In count two, the appellant was charged with importing without lawful authority 165 kilograms of cocaine from Bolivia South America on or about the 27th day of January, 2011 using container no MSCU 1287231 contrary to Section 11(a) of the National Drug Law Enforcement Agency Act Cap 30 Laws of the Federation 2004. To succeed the prosecution must prove each of the following beyond reasonable doubt:
a. That there was importation of 165 kg of cocaine into Nigeria on or about the 27th day of January, 2011.
b. That the substance imported is proved to be cocaine.
c. That the Appellant was a party to the importation of the Cocaine.
What amounts to proof beyond reasonable doubt? I am bound to start with the locus classicus on the point, the case of Miller v. Minister of Pensions (1947) 2 All E.R. p. 372' where Lord Denning J (as he then was) observed
"That proof beyond reasonable doubt does not mean proof beyond the shadow of doubt The law would fail to protect the community if it admitted of fanciful possibilities to deflect the course of justice. If the evidence is so strong against a man as to leave only a remote possibility in his favour which can be dismissed with the sentence "of course it is possible, but not in the least probable'1 the case is proved beyond reasonable doubt but nothing short of that will suffice."
I will also refer to the authorities cited by the Respondent in its brief of argument:
"Proof beyond reasonable doubt must attain a high degree of probability. In the case of Ahmed v. State (2003) 3 ACLR, 145 Ayoola JSC (as he then was) said
"It is equally now firmly established that proof beyond reasonable doubt means no more than what it says and need not attain the degree of absolute certainty, although it must attain a high degree of probability. That is what proof beyond reasonable doubt is all about in our criminal jurisprudence" (Emphasis added) Also, in the case of Audu v. State, 7 NWLR (Part 820) 516 at 554, this Court held that "I will now deal briefly with issue No. 1 of the Respondent. It is true that by virtue of the provisions of Section 138 of the Evidence Act, the burden of proof is on the prosecution and the standard of proof is beyond reasonable doubt, but as held in the case of Akalezi V. The State (1993) 2 NWLR, Part 273, 1 at 12, 1993 2 SCNJ 19 and restated in the case of Nasiru v. The State 1999, 2 NWLR, Part 589,87,1999,1 SCNJ 82 at 94 per Uwais CJN, the expression beyond reasonable doubt, certainly does not mean "beyond any shadow of doubt"
The prosecution consequently has the burden of proving all the essential elements of the offence in the charge beyond reasonable doubt. It must put forward before the court evidence which is so strong, compelling and convincing that it leaves no reasonable man in doubt as to the guilt of the accused. I will now take each of the ingredients of the offence seriatim to see whether there was proof beyond reasonable doubt.
(a)That there was importation of cocaine into Nigeria.

### Request a
Reproduce word for word the passage from the judgment on the cocaine importation charge, starting at "The prosecution consequently" and ending at "proof beyond reasonable doubt.".

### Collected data
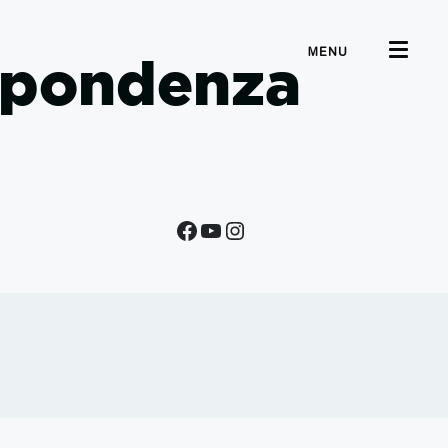
MENU
ispondenza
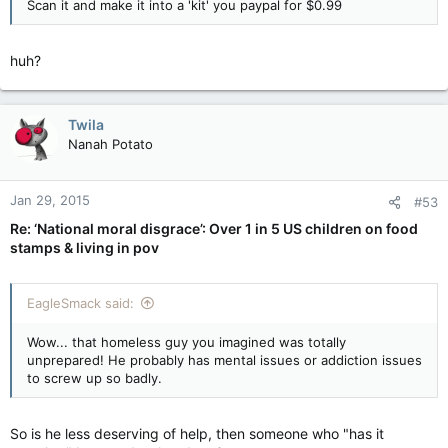
Scan it and make it into a 'kit' you paypal for $0.99
huh?
Twila
Nanah Potato
Jan 29, 2015
#53
Re: ‘National moral disgrace’: Over 1 in 5 US children on food
stamps & living in pov
EagleSmack said:
Wow... that homeless guy you imagined was totally
unprepared! He probably has mental issues or addiction issues
to screw up so badly.
So is he less deserving of help, then someone who "has it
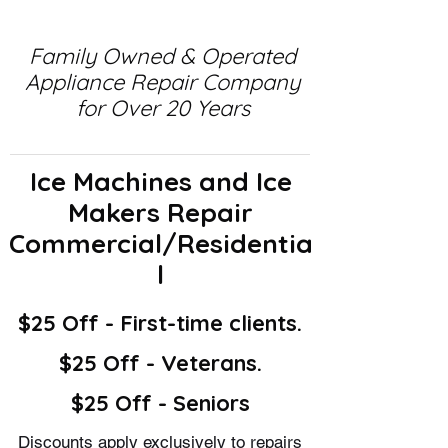
Family Owned & Operated
Appliance Repair Company
for Over 20 Years
Ice Machines and Ice
Makers Repair
Commercial/Residentia
l
$25 Off - First-time clients.
$25 Off - Veterans.
$25 Off - Seniors
Discounts apply exclusively to repairs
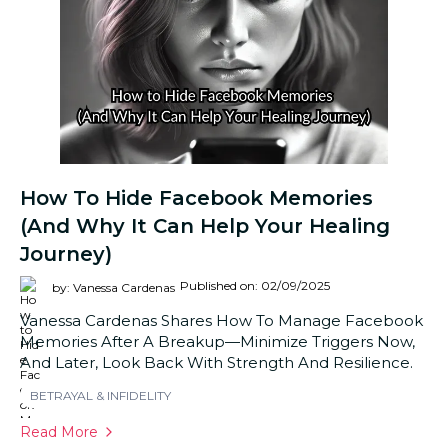
How To Hide Facebook Memories
(And Why It Can Help Your Healing
Journey)
Published on: 02/09/2025
by: Vanessa Cardenas
Vanessa Cardenas Shares How To Manage Facebook
Memories After A Breakup—Minimize Triggers Now,
And Later, Look Back With Strength And Resilience.
BETRAYAL & INFIDELITY
Read More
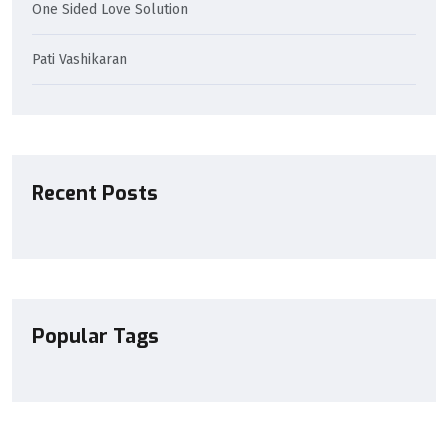
One Sided Love Solution
Pati Vashikaran
Recent Posts
Popular Tags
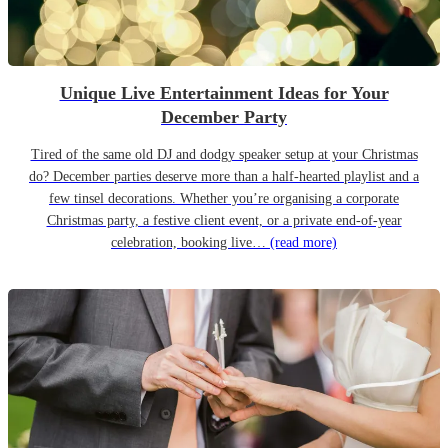
Unique Live Entertainment Ideas for Your
December Party
Tired of the same old DJ and dodgy speaker setup at your Christmas
do? December parties deserve more than a half-hearted playlist and a
few tinsel decorations. Whether you’re organising a corporate
Christmas party, a festive client event, or a private end-of-year
celebration, booking live…
(read more)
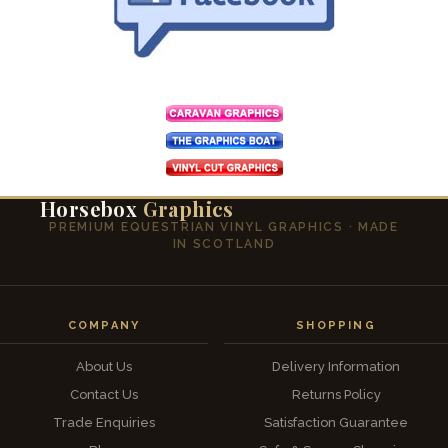
Horsebox
Graphics
PREMIUM EQUESTRIAN VINYL GRAPHICS · MADE
IN SCOTLAND
COMPANY
SHOPPING
About Us
Delivery Information
Contact Us
Returns Policy
Trade Enquiries
Satisfaction Guarantee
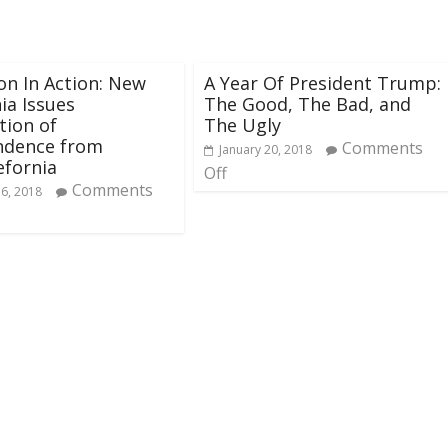
on In Action: New
A Year Of President Trump:
nia Issues
The Good, The Bad, and
tion of
The Ugly
ndence from
Comments
January 20, 2018
fornia
Off
Comments
16, 2018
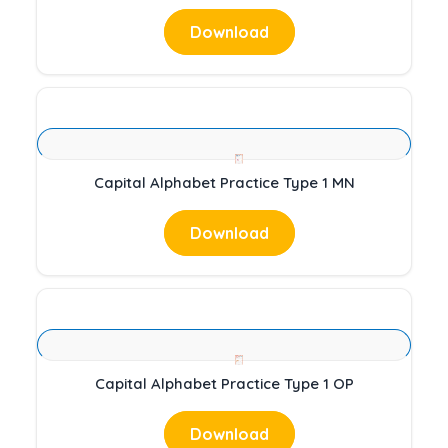
Download
Capital Alphabet Practice Type 1 MN
Download
Capital Alphabet Practice Type 1 OP
Download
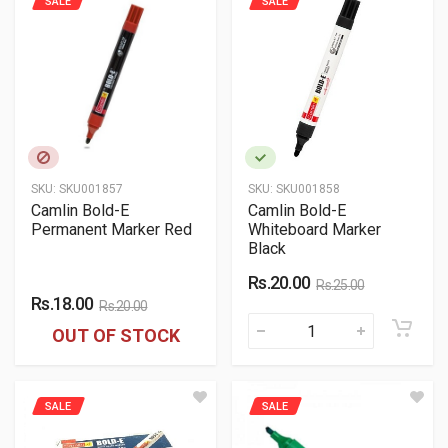
SALE
SALE
SKU:
SKU001857
SKU:
SKU001858
Camlin Bold-E
Camlin Bold-E
Permanent Marker Red
Whiteboard Marker
Black
Rs.20.00
Rs.25.00
Rs.18.00
Rs.20.00
OUT OF STOCK
SALE
SALE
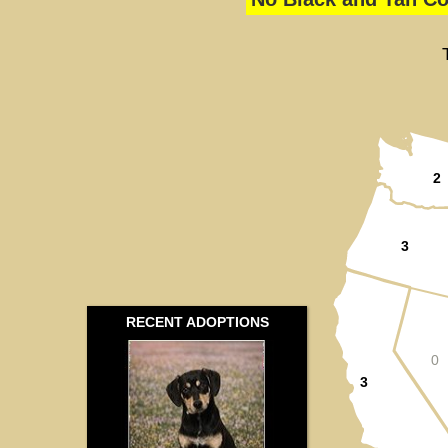
2
3
RECENT ADOPTIONS
0
3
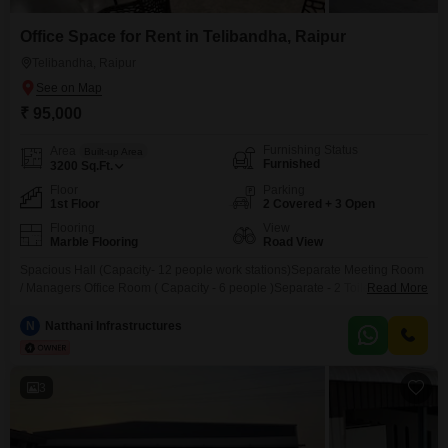
Office Space for Rent in Telibandha, Raipur
Telibandha, Raipur
₹ 95,000
Furnishing Status
Area
Built-up Area
Furnished
3200
Sq.Ft.
Floor
Parking
1st Floor
2 Covered + 3 Open
Flooring
View
Marble Flooring
Road View
Spacious Hall (Capacity- 12 people work stations)Separate Meeting Room
/ Managers Office Room ( Capacity - 6 people )Separate - 2 Toilet
Read More
BathroomsSeparate Waiting Area LoungeSpacious Garden View
DesksTerrace Garden (Full of Oxygen)Spacious Car and Bike Parking (for
N
Natthani Infrastructures
3 Cars & 10 Bikes simultaneously )Affordable Variety of Restaurants & Cafe
NearbyOpen-Sky Lounge with Recliner - For Break / RelaxComplete Air
3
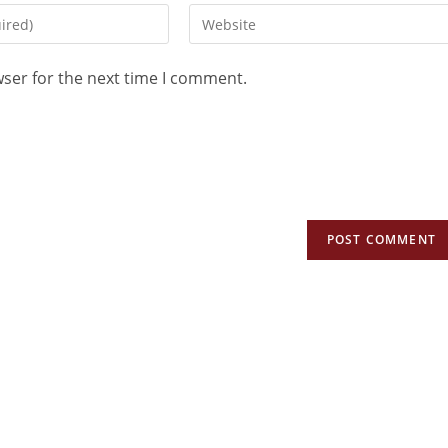
wser for the next time I comment.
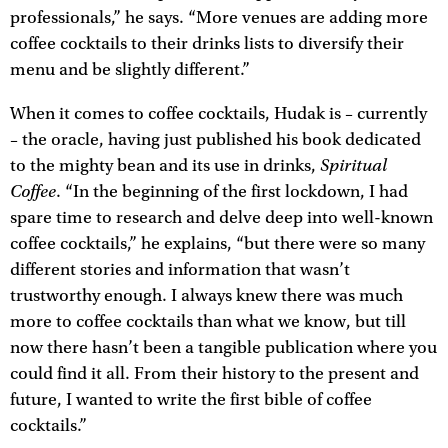
professionals,” he says. “More venues are adding more
coffee cocktails to their drinks lists to diversify their
menu and be slightly different.”
When it comes to coffee cocktails, Hudak is – currently
– the oracle, having just published his book dedicated
Spiritual
to the mighty bean and its use in drinks,
Coffee
. “In the beginning of the first lockdown, I had
spare time to research and delve deep into well-known
coffee cocktails,” he explains, “but there were so many
different stories and information that wasn’t
trustworthy enough. I always knew there was much
more to coffee cocktails than what we know, but till
now there hasn’t been a tangible publication where you
could find it all. From their history to the present and
future, I wanted to write the first bible of coffee
cocktails.”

### Request b
Quote the records starting at the line that contains "wser for the next time I comment." and ending at the last line of the records, both included, and leave the pictures out.

### Your response a
The prosecution consequently has the burden of proving all the essential elements of the offence in the charge beyond reasonable doubt. It must put forward before the court evidence which is so strong, compelling and convincing that it leaves no reasonable man in doubt as to the guilt of the accused. I will now take each of the ingredients of the offence seriatim to see whether there was proof beyond reasonable doubt.

### Your response b
wser for the next time I comment.
professionals,” he says. “More venues are adding more
coffee cocktails to their drinks lists to diversify their
menu and be slightly different.”
When it comes to coffee cocktails, Hudak is – currently
– the oracle, having just published his book dedicated
Spiritual
to the mighty bean and its use in drinks,
Coffee
. “In the beginning of the first lockdown, I had
spare time to research and delve deep into well-known
coffee cocktails,” he explains, “but there were so many
different stories and information that wasn’t
trustworthy enough. I always knew there was much
more to coffee cocktails than what we know, but till
now there hasn’t been a tangible publication where you
could find it all. From their history to the present and
future, I wanted to write the first bible of coffee
cocktails.”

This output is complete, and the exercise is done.